**Problem description**
Wherever "vous" turns up in the entries, copy out the line that holds it.

Stored items:
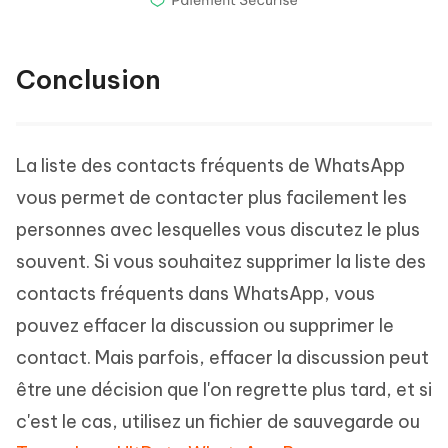
Conclusion
La liste des contacts fréquents de WhatsApp
vous permet de contacter plus facilement les
personnes avec lesquelles vous discutez le plus
souvent. Si vous souhaitez supprimer la liste des
contacts fréquents dans WhatsApp, vous
pouvez effacer la discussion ou supprimer le
contact. Mais parfois, effacer la discussion peut
être une décision que l'on regrette plus tard, et si
c'est le cas, utilisez un fichier de sauvegarde ou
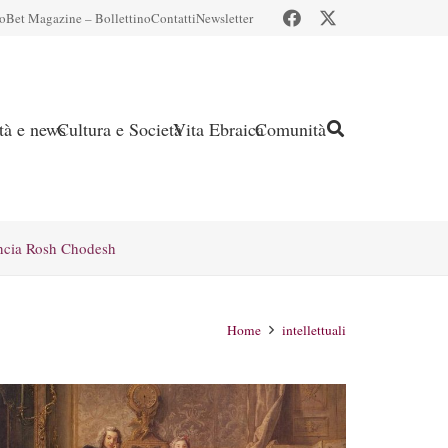
io
Bet Magazine – Bollettino
Contatti
Newsletter
ità e news
Cultura e Società
Vita Ebraica
Comunità
ncia Rosh Chodesh
Home
intellettuali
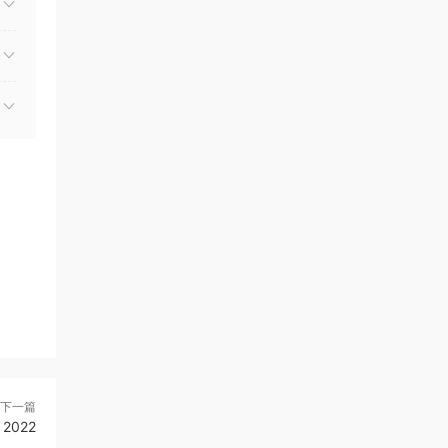
下一篇
 2022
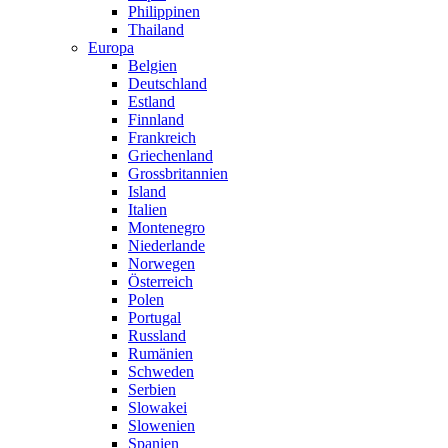
Philippinen
Thailand
Europa
Belgien
Deutschland
Estland
Finnland
Frankreich
Griechenland
Grossbritannien
Island
Italien
Montenegro
Niederlande
Norwegen
Österreich
Polen
Portugal
Russland
Rumänien
Schweden
Serbien
Slowakei
Slowenien
Spanien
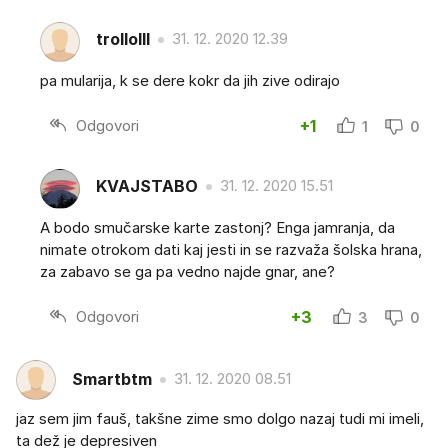
trollolll
31. 12. 2020 12.39
pa mularija, k se dere kokr da jih zive odirajo
Odgovori
+1
1
0
KVAJSTABO
31. 12. 2020 15.51
A bodo smučarske karte zastonj? Enga jamranja, da
nimate otrokom dati kaj jesti in se razvaža šolska hrana,
za zabavo se ga pa vedno najde gnar, ane?
Odgovori
+3
3
0
Smartbtm
31. 12. 2020 08.51
jaz sem jim fauš, takšne zime smo dolgo nazaj tudi mi imeli,
ta dež je depresiven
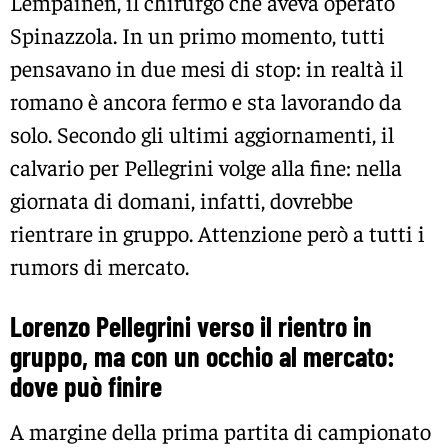
Lempainen, il chirurgo che aveva operato
Spinazzola. In un primo momento, tutti
pensavano in due mesi di stop: in realtà il
romano è ancora fermo e sta lavorando da
solo. Secondo gli ultimi aggiornamenti, il
calvario per Pellegrini volge alla fine: nella
giornata di domani, infatti, dovrebbe
rientrare in gruppo. Attenzione però a tutti i
rumors di mercato.
Lorenzo Pellegrini verso il rientro in
gruppo, ma con un occhio al mercato:
dove può finire
A margine della prima partita di campionato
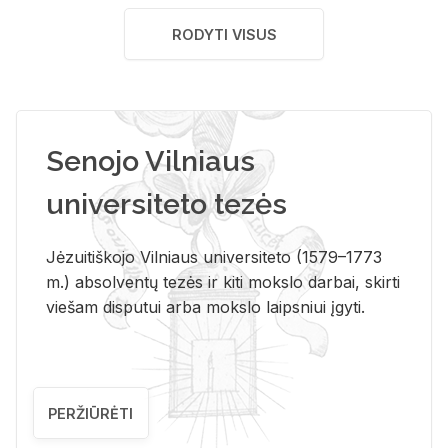
RODYTI VISUS
Senojo Vilniaus
universiteto tezės
Jėzuitiškojo Vilniaus universiteto (1579–1773
m.) absolventų tezės ir kiti mokslo darbai, skirti
viešam disputui arba mokslo laipsniui įgyti.
PERŽIŪRĖTI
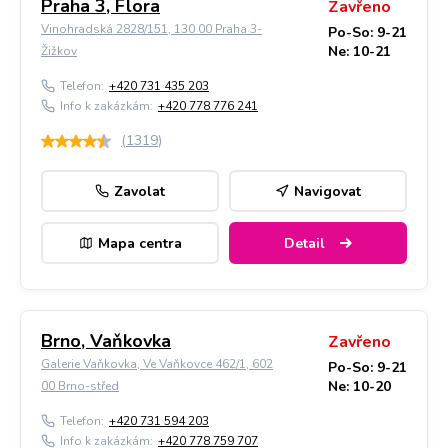
Praha 3, Flora
Zavřeno
Vinohradská 2828/151, 130 00 Praha 3-
Po-So: 9-21
Ne: 10-21
Žižkov
Telefon:
+420 731 435 203
Info k zakázkám:
+420 778 776 241
(
1319
)
Zavolat
Navigovat
Mapa centra
Detail
Brno, Vaňkovka
Zavřeno
Galerie Vaňkovka, Ve Vaňkovce 462/1, 602
Po-So: 9-21
Ne: 10-20
00 Brno-střed
Telefon:
+420 731 594 203
Info k zakázkám:
+420 778 759 707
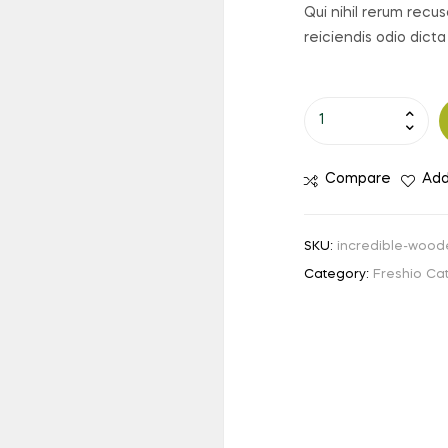
Qui nihil rerum recu
reiciendis odio dicta
Compare
Add
SKU:
incredible-wood
Category:
Freshio Ca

**Exercise answer**
vous permet de contacter plus facilement les
personnes avec lesquelles vous discutez le plus
souvent. Si vous souhaitez supprimer la liste des
contacts fréquents dans WhatsApp, vous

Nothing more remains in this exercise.